Influence of Liquid-to-Solid and Alkaline Activator (Sodium Silicate to Sodium Hydroxide) Ratios on Fresh and Hardened Properties of Alkali-Activated Palm Oil Fuel Ash Geopolymer.

Malaysia is one of the largest palm oil producers in the world and its palm oil industry is predicted to generate a large amount of waste, which increases the need to modify it for sustainable reuse. The green geopolymers produced from industrial waste can be a potential substitute for cementitious binders. This type of polymer helps reduce dependency on cement, a material that causes environmental problems due to its high carbon emissions.

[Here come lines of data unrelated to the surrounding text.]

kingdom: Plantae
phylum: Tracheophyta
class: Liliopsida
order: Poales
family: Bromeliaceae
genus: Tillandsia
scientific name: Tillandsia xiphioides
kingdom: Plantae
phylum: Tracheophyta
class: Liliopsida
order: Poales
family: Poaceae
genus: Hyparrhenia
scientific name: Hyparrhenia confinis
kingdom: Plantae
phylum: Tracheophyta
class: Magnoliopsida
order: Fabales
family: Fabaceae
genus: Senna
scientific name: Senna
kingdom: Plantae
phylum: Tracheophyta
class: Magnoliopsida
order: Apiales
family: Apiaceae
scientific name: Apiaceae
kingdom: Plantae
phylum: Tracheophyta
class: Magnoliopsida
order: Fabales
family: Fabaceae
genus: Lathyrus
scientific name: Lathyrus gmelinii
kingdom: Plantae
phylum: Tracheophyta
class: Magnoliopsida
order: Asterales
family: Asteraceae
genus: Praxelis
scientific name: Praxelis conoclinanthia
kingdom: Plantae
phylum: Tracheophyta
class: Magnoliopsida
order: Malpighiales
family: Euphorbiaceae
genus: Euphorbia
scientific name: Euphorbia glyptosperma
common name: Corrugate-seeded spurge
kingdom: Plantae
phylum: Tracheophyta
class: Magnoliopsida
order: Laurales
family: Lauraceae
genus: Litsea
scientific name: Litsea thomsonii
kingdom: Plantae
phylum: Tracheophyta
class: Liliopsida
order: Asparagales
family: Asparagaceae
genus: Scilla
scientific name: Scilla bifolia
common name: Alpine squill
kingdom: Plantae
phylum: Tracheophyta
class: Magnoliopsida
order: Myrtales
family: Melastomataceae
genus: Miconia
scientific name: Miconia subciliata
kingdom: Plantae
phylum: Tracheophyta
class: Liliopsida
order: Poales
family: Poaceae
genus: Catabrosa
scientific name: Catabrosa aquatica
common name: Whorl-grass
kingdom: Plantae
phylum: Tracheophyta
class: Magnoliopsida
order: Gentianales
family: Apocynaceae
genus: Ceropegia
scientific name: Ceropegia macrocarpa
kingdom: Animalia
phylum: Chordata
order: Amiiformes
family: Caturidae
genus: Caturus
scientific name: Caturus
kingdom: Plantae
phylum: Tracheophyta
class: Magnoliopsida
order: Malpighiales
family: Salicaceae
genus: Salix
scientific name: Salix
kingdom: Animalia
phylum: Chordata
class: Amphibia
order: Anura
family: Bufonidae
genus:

Palm oil fuel ash (POFA) geopolymer has been widely investigated for its use as a sustainable construction material. However, there is still uncertainty regarding the total replacement of cement with POFA geopolymer as a binder. In this study, we examined the effects of different material design parameters on the performance of a POFA-based geopolymer as a building material product through iterations of mixture optimisation. The material assessed was a single raw precursor material (POFA) activated by an alkaline activator (a combination of sodium hydroxide and sodium silicate with constant concentration) and homogenised. We conducted a physical property test, compressive strength test, and chemical composition and microstructural analyses to evaluate the performance of the alkali-activated POFA geopolymer at 7 and 28 days. According to the results, the optimum parameters for the production of alkali-activated POFA paste binder are 0.6 liquid-to-solid ratio and 2.5 alkaline activator ratio. Our results show that the use of alkali-activated POFA geopolymer is technically feasible, offering a sustainable and environmentally friendly alternative for POFA disposal.